We cruised past beautiful headlands, rugged cliffs and caves, including the magical Breathing Rock that appears to suck air and water in before blowing it out in spectacular fashion. Some cray fishermen checking their cray pots kindly entertained the boatload of tourists by holding up a fresh cray along with a young Port Jackson shark that was released back into the water.

Next came a thrilling spin around The Monument, a 30-odd metre high dolerite stack, before heading to the southern tip on the island where the Tasman Sea meets the Southern Ocean. The swell made for some interesting rises and falls on the boat and the odd exciting drenching by sea spray and rain!

We saw male Australian fur seals basking on The Friars, a group of islands at the southern tip of Bruny Island, then a group of New Zealand fur seals, before the high-speed, wet and windy ride back to Adventure Bay for our pre-ordered lunch and a hot chocolate. On the way back to the ferry, our guide stopped the bus at Get Shucked oysters where I picked up a dozen for Christmas Day, then at the Black Devil Cherries shed near the ferry terminal where I bought a kilo of these huge, juicy beauties. Such a brilliant day out, highly recommend it.

Tuesday, December 26, 2017

The traditional Christmas Eve cruise on the Huon

For the third year in a row, we spent Christmas Eve with lovely friends on The Nancy, a 100 year old motor launch now owned and run by Franklin's Living Boat Trust. We cruised through the Egg Island Canal and around the top of the islands before heading back down the Huon River towards Franklin. It's great to see the other side of properties we normally see driving past on the highway. The weather was very 'Tasmanian' - a bit of sun, a bit of rain - but it didn't matter one bit. Our skipper Martin definitely got a bit damp at the helm, while the rest of us were able to retreat under cover with snacks and a beverage. Plus, we were rewarded with a stunning rainbow, the pot of gold somewhere at the bottom of the river between Franklin and Huonville. Merry Christmas to you and yours!

Wednesday, December 6, 2017

Cherries and berries

The Green Shed in Grove opened last Saturday, a much-anticipated event in the Huon Valley. It's your one stop shop for cherries, pink eye potatoes, raspberries and other Christmas-time delights. David visited a customer in the same road today, so on the way back he picked up a big bag of new season cherries. Delish!

Meanwhile in my own garden, the strawberries are ripening and the blueberry bushes are laden with clumps of green berries waiting to ripen.
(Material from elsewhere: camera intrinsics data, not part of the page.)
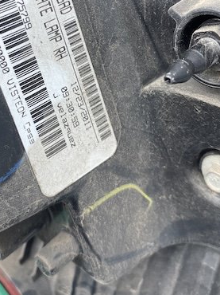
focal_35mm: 45
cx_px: 66
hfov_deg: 31.8
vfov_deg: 40.8
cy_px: 70
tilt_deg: -48.8
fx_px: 382
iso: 32
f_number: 1.8
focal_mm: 4.25
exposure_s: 1/161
And aside from the berries, there are green cherries and plums, tiny apples and pears. And before you ask - all are under nets this year so hopefully the birds won't get them. The possums still might though.


Sunday, December 3, 2017

Can we borrow your ark, please?

It's not quite forty days and forty nights but it's starting to feel like it. On Thursday evening a storm hit, with hail, thunder and lightning (all rare where we live). Since then, it has rained solidly without pause. Throw in some gusts of wind and it's pretty unpleasant out there. No gardening for me this weekend. I've been awake since 3am, listening to rain pelt against the house, worrying how my chickens are faring out in their house where I've left them locked in for the past two days. And the tiny chicks with mother hen out in the chook tractor in the orchard. I've put in some protective shields so they seem OK, although it is very soggy out there.

Our water tank is overflowing, dirt and gravel are washing down the driveway and a large pond has appeared at the corner of our property where there isn't one normally.

We live at 450m above sea level and our neighbours have a boat sitting in the middle of their front yard which always seemed a little optimistic, but it now looks like its in a flowing river. If the water keeps rising, maybe we'll need to borrow it. Do you think they'll mind if we take the dogs?